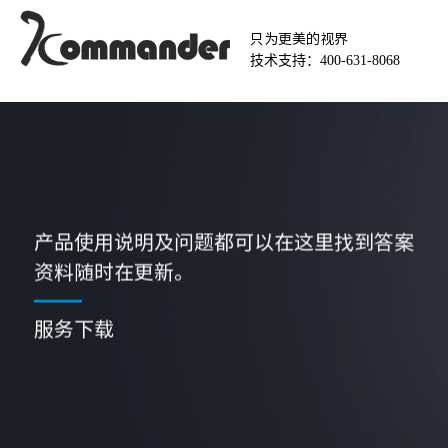
只为更美的视界
技术支持：400-631-8068
产品使用说明及问题都可以在这里找到答案
资料随时在更新。
服务下载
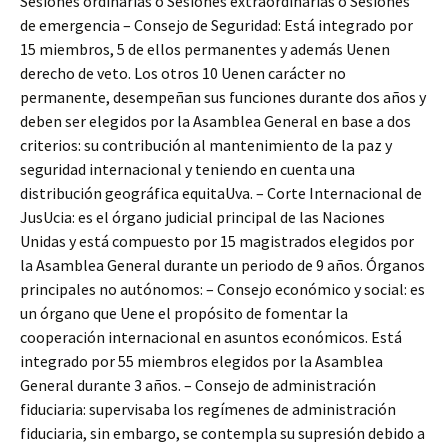
Sesiones ordinarias o Sesiones extraordinarias o Sesiones
de emergencia – Consejo de Seguridad: Está integrado por
15 miembros, 5 de ellos permanentes y además Uenen
derecho de veto. Los otros 10 Uenen carácter no
permanente, desempeñan sus funciones durante dos años y
deben ser elegidos por la Asamblea General en base a dos
criterios: su contribución al mantenimiento de la paz y
seguridad internacional y teniendo en cuenta una
distribución geográfica equitaUva. – Corte Internacional de
JusUcia: es el órgano judicial principal de las Naciones
Unidas y está compuesto por 15 magistrados elegidos por
la Asamblea General durante un periodo de 9 años. Órganos
principales no autónomos: – Consejo económico y social: es
un órgano que Uene el propósito de fomentar la
cooperación internacional en asuntos económicos. Está
integrado por 55 miembros elegidos por la Asamblea
General durante 3 años. – Consejo de administración
fiduciaria: supervisaba los regímenes de administración
fiduciaria, sin embargo, se contempla su supresión debido a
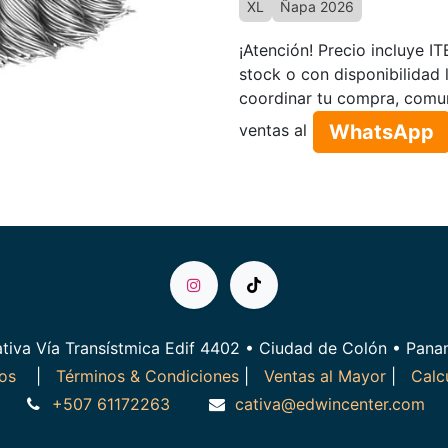
XL
Ñapa 2026
¡Atención! Precio incluye I
stock o con disponibilidad 
coordinar tu compra, comu
WhatsApp​​​​
ventas al
tiva Vía Transístmica Edif 4402 • Ciudad de Colón • Pan
ros
|
Términos & Condiciones
|
Ventas al Mayor
|
Calc
+507 61172263
cativa@edwincenter.com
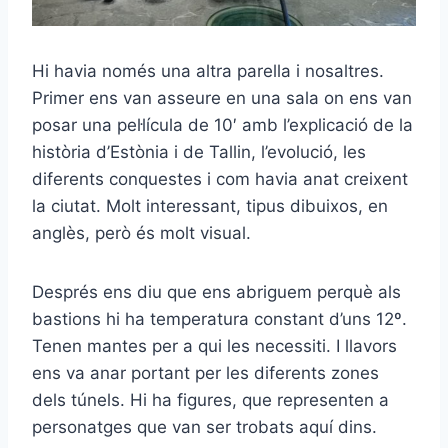
Hi havia només una altra parella i nosaltres.
Primer ens van asseure en una sala on ens van
posar una pel·lícula de 10′ amb l’explicació de la
història d’Estònia i de Tallin, l’evolució, les
diferents conquestes i com havia anat creixent
la ciutat. Molt interessant, tipus dibuixos, en
anglès, però és molt visual.
Després ens diu que ens abriguem perquè als
bastions hi ha temperatura constant d’uns 12º.
Tenen mantes per a qui les necessiti. I llavors
ens va anar portant per les diferents zones
dels túnels. Hi ha figures, que representen a
personatges que van ser trobats aquí dins.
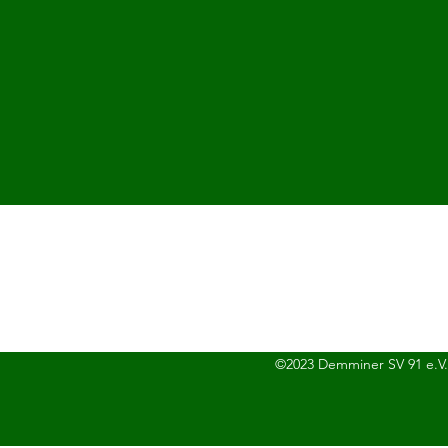
©2023 Demminer SV 91 e.V.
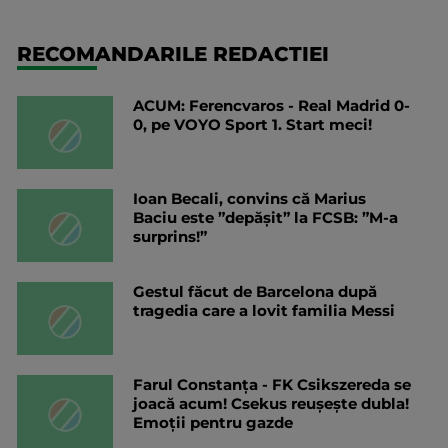
RECOMANDARILE REDACTIEI
ACUM: Ferencvaros - Real Madrid 0-
0, pe VOYO Sport 1. Start meci!
Ioan Becali, convins că Marius
Baciu este ”depășit” la FCSB: ”M-a
surprins!”
Gestul făcut de Barcelona după
tragedia care a lovit familia Messi
Farul Constanța - FK Csikszereda se
joacă acum! Csekus reușește dubla!
Emoții pentru gazde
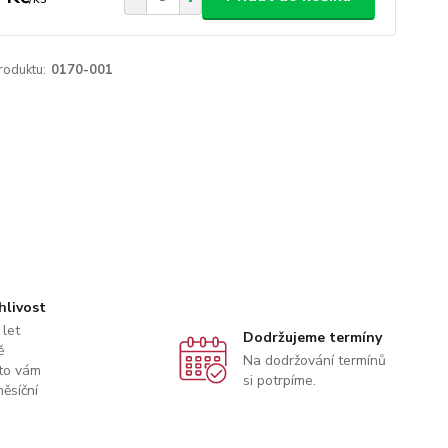
roduktu:
0170-001
hlivost
 let
Dodržujeme termíny
ě
Na dodržování termínů
to vám
si potrpíme.
ěsíční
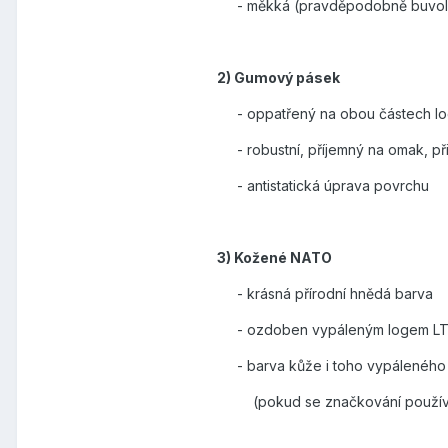
- měkká (pravděpodobně buvolí k
2) Gumový pásek
- oppatřený na obou částech lo
- robustní, příjemný na omak, při
- antistatická úprava povrchu
3) Kožené NATO
- krásná přírodní hnědá barva
- ozdoben vypáleným logem L
- barva kůže i toho vypáleného l
(pokud se značkování používalo 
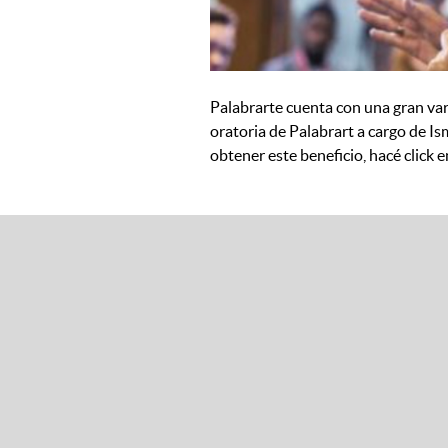
Palabrarte cuenta con una gran va
oratoria de Palabrart a cargo de Is
obtener este beneficio, hacé click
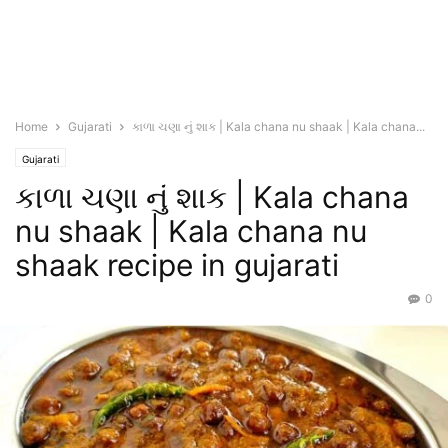
Home
Gujarati
કાળા ચણા નું શાક | Kala chana nu shaak | Kala chana...
Gujarati
કાળા ચણા નું શાક | Kala chana
nu shaak | Kala chana nu
shaak recipe in gujarati
0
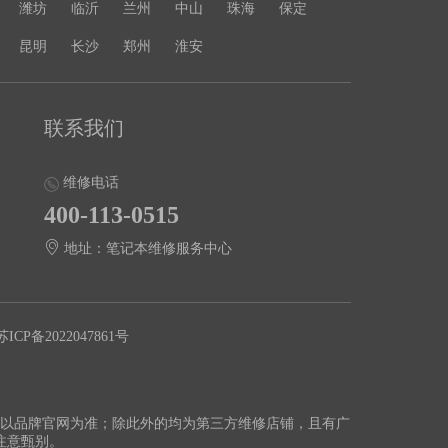
潍坊
临沂
兰州
中山
珠海
保定
昆明
长沙
郑州
淮安
联系我们
维修电话
400-113-0515
地址：笔记本维修服务中心
苏ICP备2022047861号
切以品牌官网为准；除此外的均为第三方维修店铺，且有广
注意甄别。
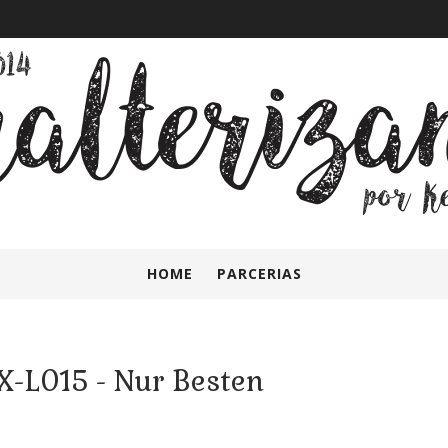
HOME
PARCERIAS
-L015 - Nur Besten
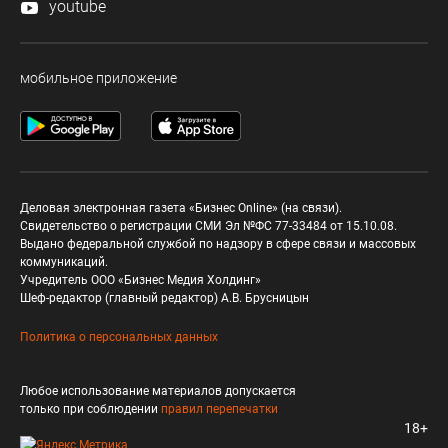
youtube
мобильное приложение
Деловая электронная газета «Бизнес Online» (на связи).
Свидетельство о регистрации СМИ Эл №ФС 77-33484 от 15.10.08.
Выдано федеральной службой по надзору в сфере связи и массовых
коммуникаций.
Учредитель ООО «Бизнес Медия Холдинг»
Шеф-редактор (главный редактор) А.В. Брусницын
Политика о персональных данных
Любое использование материалов допускается
только при соблюдении
правил перепечатки
18+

◆ ◆ ◆

• _WORK REQUIRED_: Exclude every picture, then reproduce the remaining data character for character.

• _RESPONSE AREA_:
只为更美的视界
技术支持：400-631-8068
产品使用说明及问题都可以在这里找到答案
资料随时在更新。
服务下载
Sesiones ordinarias o Sesiones extraordinarias o Sesiones
de emergencia – Consejo de Seguridad: Está integrado por
15 miembros, 5 de ellos permanentes y además Uenen
derecho de veto. Los otros 10 Uenen carácter no
permanente, desempeñan sus funciones durante dos años y
deben ser elegidos por la Asamblea General en base a dos
criterios: su contribución al mantenimiento de la paz y
seguridad internacional y teniendo en cuenta una
distribución geográfica equitaUva. – Corte Internacional de
JusUcia: es el órgano judicial principal de las Naciones
Unidas y está compuesto por 15 magistrados elegidos por
la Asamblea General durante un periodo de 9 años. Órganos
principales no autónomos: – Consejo económico y social: es
un órgano que Uene el propósito de fomentar la
cooperación internacional en asuntos económicos. Está
integrado por 55 miembros elegidos por la Asamblea
General durante 3 años. – Consejo de administración
fiduciaria: supervisaba los regímenes de administración
fiduciaria, sin embargo, se contempla su supresión debido a
XL
Ñapa 2026
¡Atención! Precio incluye I
stock o con disponibilidad 
coordinar tu compra, comu
WhatsApp​​​​
ventas al
tiva Vía Transístmica Edif 4402 • Ciudad de Colón • Pan
ros
|
Términos & Condiciones
|
Ventas al Mayor
|
Calc
+507 61172263
cativa@edwincenter.com
Hi havia només una altra parella i nosaltres.
Primer ens van asseure en una sala on ens van
posar una pel·lícula de 10′ amb l’explicació de la
història d’Estònia i de Tallin, l’evolució, les
diferents conquestes i com havia anat creixent
la ciutat. Molt interessant, tipus dibuixos, en
anglès, però és molt visual.
Després ens diu que ens abriguem perquè als
bastions hi ha temperatura constant d’uns 12º.
Tenen mantes per a qui les necessiti. I llavors
ens va anar portant per les diferents zones
dels túnels. Hi ha figures, que representen a
personatges que van ser trobats aquí dins.
©2023 Demminer SV 91 e.V.
RECOMANDARILE REDACTIEI
ACUM: Ferencvaros - Real Madrid 0-
0, pe VOYO Sport 1. Start meci!
Ioan Becali, convins că Marius
Baciu este ”depășit” la FCSB: ”M-a
surprins!”
Gestul făcut de Barcelona după
tragedia care a lovit familia Messi
Farul Constanța - FK Csikszereda se
joacă acum! Csekus reușește dubla!
Emoții pentru gazde
roduktu:
0170-001
hlivost
 let
Dodržujeme termíny
ě
Na dodržování termínů
to vám
si potrpíme.
ěsíční
- měkká (pravděpodobně buvolí k
2) Gumový pásek
- oppatřený na obou částech lo
- robustní, příjemný na omak, při
- antistatická úprava povrchu
3) Kožené NATO
- krásná přírodní hnědá barva
- ozdoben vypáleným logem L
- barva kůže i toho vypáleného l
(pokud se značkování používalo 
Palabrarte cuenta con una gran va
oratoria de Palabrart a cargo de Is
obtener este beneficio, hacé click
Home
Gujarati
કાળા ચણા નું શાક | Kala chana nu shaak | Kala chana...
Gujarati
કાળા ચણા નું શાક | Kala chana
nu shaak | Kala chana nu
shaak recipe in gujarati
0
潍坊
临沂
兰州
中山
珠海
保定
昆明
长沙
郑州
淮安
联系我们
维修电话
400-113-0515
地址：笔记本维修服务中心
苏ICP备2022047861号
切以品牌官网为准；除此外的均为第三方维修店铺，且有广
注意甄别。
HOME
PARCERIAS
-L015 - Nur Besten
youtube
мобильное приложение
Деловая электронная газета «Бизнес Online» (на связи).
Свидетельство о регистрации СМИ Эл №ФС 77-33484 от 15.10.08.
Выдано федеральной службой по надзору в сфере связи и массовых
коммуникаций.
Учредитель ООО «Бизнес Медия Холдинг»
Шеф-редактор (главный редактор) А.В. Брусницын
Политика о персональных данных
Любое использование материалов допускается
только при соблюдении
правил перепечатки
18+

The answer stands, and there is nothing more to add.